Author:   Paul Beatty

Genre:  Fiction, Humor

289 pages, published March 3, 2015

Reading Format:  Book

 

Summary

Born in the “agrarian ghetto” of Dickens—on the outskirts of Los Angeles, the narrator of The Sellout tells of his upbringing by a single father who exposed him to racially charged psychological studies. He is led to believe that his father’s pioneering work will result in a memoir that will solve his family’s financial woes, but when his father is killed in a police shoot-out, he realizes there never was a memoir.  All that’s left is the bill for a drive-thru funeral.  The narrator then sets out to right another wrong.  Dickens has literally been removed from the map to save California from further embarrassment.  Enlisting the help of the town’s most famous resident—the last surviving Little Rascal, Hominy Jenkins—he reinstates slavery and segregates the local high school, which lands him in the Supreme Court.  

 

Quotes

“That’s the problem with history, we like to think it’s a book—that we can turn the page and move the fuck on. But history isn’t the paper it’s printed on. It’s memory, and memory is time, emotions, and song. History is the things that stay with you.”

 

“If Disneyland was indeed the Happiest Place on Earth, you’d either keep it a secret or the price of admission would be free and not equivalent to the yearly per capita income of a small sub-Saharan African nation like Detroit.”

 

“My father had a theory that poor people are the best drivers because they can’t afford to carry car insurance and have to drive like they live, defensively.”

 

“If New York is the City That Never Sleeps, then Los Angeles is the City That’s Always Passed Out on the Couch.”

 

“The wretched of the Earth, he calls us.

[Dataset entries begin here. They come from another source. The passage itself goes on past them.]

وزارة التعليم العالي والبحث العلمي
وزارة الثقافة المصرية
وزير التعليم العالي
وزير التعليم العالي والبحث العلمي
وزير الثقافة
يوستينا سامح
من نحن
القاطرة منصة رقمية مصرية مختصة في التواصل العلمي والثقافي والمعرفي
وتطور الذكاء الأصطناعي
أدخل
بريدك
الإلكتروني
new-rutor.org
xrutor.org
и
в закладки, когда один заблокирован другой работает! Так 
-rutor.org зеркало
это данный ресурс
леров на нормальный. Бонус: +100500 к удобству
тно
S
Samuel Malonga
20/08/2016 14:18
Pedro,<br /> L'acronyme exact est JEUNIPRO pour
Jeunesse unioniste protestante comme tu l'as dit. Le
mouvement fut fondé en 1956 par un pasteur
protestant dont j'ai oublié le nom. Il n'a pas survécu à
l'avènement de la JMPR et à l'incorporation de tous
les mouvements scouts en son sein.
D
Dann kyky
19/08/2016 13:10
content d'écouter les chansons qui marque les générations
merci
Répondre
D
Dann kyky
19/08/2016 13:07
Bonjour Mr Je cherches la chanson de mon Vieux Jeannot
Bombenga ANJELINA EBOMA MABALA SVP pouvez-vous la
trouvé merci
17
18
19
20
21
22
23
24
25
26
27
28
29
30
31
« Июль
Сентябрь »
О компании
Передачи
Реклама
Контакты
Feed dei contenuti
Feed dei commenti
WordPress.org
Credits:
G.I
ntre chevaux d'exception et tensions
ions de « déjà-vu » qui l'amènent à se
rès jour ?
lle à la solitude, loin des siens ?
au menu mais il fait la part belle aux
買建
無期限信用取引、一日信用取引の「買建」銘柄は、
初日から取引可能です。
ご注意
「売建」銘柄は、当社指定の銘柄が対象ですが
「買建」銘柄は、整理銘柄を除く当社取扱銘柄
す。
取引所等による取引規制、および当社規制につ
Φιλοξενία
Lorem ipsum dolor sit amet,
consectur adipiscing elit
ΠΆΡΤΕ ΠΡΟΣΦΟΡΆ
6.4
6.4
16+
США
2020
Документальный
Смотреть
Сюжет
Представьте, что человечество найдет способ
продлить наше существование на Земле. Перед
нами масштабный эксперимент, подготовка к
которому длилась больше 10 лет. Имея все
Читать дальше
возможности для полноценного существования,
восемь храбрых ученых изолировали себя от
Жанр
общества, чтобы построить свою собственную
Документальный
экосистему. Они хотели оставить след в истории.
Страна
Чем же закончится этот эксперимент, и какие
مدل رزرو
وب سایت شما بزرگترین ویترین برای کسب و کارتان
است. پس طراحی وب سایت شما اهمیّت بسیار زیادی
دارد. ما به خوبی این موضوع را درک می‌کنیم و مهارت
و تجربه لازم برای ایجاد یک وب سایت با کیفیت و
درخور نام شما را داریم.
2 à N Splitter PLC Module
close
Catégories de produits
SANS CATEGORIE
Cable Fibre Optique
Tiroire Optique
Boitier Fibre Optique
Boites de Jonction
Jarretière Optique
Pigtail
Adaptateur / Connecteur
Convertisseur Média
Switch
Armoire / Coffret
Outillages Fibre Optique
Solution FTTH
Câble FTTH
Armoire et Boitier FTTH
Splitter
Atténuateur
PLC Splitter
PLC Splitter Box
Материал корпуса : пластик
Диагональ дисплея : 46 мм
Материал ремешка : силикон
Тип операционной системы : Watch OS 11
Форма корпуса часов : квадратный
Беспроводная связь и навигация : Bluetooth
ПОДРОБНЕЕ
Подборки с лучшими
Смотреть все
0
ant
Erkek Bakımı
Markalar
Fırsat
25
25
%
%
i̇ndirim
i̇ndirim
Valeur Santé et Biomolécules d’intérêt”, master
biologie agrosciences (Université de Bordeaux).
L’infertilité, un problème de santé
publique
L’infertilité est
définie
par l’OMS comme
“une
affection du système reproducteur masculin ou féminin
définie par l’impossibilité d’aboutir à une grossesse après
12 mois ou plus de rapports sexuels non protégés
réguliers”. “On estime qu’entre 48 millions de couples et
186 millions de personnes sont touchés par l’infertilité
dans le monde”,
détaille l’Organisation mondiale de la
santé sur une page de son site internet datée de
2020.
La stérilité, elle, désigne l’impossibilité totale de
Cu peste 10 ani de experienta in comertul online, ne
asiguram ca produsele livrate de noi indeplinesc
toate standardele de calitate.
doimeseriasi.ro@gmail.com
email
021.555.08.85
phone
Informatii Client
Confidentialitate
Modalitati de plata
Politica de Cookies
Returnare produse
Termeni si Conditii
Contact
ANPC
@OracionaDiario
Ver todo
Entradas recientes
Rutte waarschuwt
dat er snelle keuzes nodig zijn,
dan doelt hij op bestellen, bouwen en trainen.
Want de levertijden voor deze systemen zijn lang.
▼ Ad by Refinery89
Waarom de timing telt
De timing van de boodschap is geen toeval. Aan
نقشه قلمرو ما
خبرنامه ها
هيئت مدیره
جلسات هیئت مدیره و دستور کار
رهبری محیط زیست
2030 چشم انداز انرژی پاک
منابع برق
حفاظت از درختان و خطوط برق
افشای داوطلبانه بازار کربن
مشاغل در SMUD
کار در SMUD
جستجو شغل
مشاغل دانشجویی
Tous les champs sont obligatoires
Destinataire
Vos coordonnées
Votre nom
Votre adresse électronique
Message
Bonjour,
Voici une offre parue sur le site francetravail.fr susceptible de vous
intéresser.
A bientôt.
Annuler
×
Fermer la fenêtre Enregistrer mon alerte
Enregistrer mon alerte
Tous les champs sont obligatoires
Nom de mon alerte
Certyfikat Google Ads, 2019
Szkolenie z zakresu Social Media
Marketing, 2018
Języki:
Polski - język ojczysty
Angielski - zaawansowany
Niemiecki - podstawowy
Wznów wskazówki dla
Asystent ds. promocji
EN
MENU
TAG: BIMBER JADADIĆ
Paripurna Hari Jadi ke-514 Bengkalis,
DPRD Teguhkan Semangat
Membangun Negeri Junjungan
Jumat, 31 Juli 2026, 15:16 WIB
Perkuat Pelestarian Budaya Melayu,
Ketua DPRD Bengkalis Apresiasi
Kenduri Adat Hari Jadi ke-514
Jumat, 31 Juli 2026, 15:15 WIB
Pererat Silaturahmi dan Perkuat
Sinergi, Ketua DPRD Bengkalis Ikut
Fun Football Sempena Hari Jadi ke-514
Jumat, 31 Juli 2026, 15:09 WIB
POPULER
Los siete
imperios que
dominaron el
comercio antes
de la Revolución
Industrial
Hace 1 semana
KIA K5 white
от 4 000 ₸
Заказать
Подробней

People too poor to afford cable and too stupid to know that they aren’t missing anything.”

 

“I’m so fucking tired of black women always being described by their skin tones! Honey-colored this! Dark-chocolate that! My paternal grandmother was mocha-tinged, café-au-lait, graham-fucking-cracker brown! How come they never describe the white characters in relation to foodstuffs and hot liquids? Why aren’t there any yogurt-colored, egg-shell-toned, string-cheese-skinned, low-fat-milk white protagonists in these racist, no-third-act-having books? That’s why black literature sucks!”

My Take

I picked up The Sellout from the library after seeing several rave reviews on the internet and a reference to it as a book that captures the current zeitgeist.  Hopefully, I will save you the pain of reading this horrible book.  I HATED it!  It seems that every other sentence contains the f-word, the characters to a person are irredeemable, the story meanders all over the place with little cohesion and the writing is dull.  Enough said.